Use energy efficient lighting
It hardly seems worth making such tiny changes as replacing all your light bulbs with more energy efficient options. However, these little improvements really do make a huge difference. Not only do they dramatically reduce impact on the environment but can help to cut your household spending too. LED bulbs are the most energy efficient and come in a very wide range of different colours and levels of brightness. And no longer are low energy bulbs seen as farcical in the start up time and brightness stakes. New LED bulbs are both bright and low energy.
Install solar panels
There are a number of ways in which you can use solar panels to help improve the energy efficiency of your home. If you invest in solar panels that have photovoltaic cells then these can actually generate power to feed back into your home to reduce the volume of energy required from other sources. According to the Energy Saving Trust it’s possible for the average home to generate around 40% of its energy needs this way. If your home generates more power than it needs then it can be sold back to the National Grid via a feed-in tariff.
Switch off and cut back
Sometimes it’s the simple things that make a real difference and this is the case with energy efficiency. You can make your home more efficient simply by becoming more mindful of the way you’re consuming electricity. Switch off lights and appliances in empty rooms, set heating so that it’s only on when required and choose more efficient appliances, such as energy saving kettles. According to British Gas it’s possible to save £130 a year just by cutting back on the energy you use.
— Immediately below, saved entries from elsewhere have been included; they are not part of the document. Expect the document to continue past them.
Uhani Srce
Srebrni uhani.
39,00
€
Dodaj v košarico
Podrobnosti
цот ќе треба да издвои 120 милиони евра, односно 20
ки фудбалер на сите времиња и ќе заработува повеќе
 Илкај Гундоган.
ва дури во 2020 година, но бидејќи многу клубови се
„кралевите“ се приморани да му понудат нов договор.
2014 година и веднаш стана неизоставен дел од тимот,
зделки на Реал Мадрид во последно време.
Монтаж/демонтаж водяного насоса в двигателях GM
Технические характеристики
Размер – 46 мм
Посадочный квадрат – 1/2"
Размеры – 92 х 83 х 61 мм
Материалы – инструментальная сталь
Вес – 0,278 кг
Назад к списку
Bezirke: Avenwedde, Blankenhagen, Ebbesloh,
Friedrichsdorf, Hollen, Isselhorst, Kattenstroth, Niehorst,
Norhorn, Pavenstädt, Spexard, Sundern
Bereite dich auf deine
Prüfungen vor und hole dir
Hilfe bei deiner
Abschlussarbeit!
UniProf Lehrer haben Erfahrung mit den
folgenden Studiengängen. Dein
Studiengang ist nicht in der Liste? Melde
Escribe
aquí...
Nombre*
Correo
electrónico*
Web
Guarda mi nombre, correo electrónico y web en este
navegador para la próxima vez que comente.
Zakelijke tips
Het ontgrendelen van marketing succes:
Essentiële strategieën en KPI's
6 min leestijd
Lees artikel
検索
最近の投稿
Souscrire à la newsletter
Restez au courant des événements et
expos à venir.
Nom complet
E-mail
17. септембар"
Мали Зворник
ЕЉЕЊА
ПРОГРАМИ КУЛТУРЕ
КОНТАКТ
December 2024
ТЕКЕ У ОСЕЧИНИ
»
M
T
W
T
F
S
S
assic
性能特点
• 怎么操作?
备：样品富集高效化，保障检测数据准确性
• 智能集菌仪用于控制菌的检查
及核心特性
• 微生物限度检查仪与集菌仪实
What about older properties?
Many homes built decades, or centuries, ago were not designed with energy efficiency in mind. However, there are lots of steps that you can take to improve this. Start with the basics, such as repairing broken windows, blocking gaps, fitting draught excluders to letterboxes and outside doors and ensuring that radiators aren’t being blocked by furniture. Insulation for the loft – and also for the loft hatch – as well as adding insulation to the pipe work can also make a big difference.
Paying for energy efficiency improvements
If you’re on a budget, paying for the improvements that could potentially deliver energy efficiency can feel quite challenging. There is financing available to help, including grants. The Energy Company Obligation is a government scheme that requires energy suppliers to promote measures to improve the ability of low income, fuel poor and vulnerable households to heat their homes. This may include upgrading heating systems and boilers – call the Energy Saving Trust (0300 123 1234) to see if you might be eligible. If you don’t qualify for a grant then you may find it could still make sense to pay for the work yourself – whether by using savings or taking out a loan.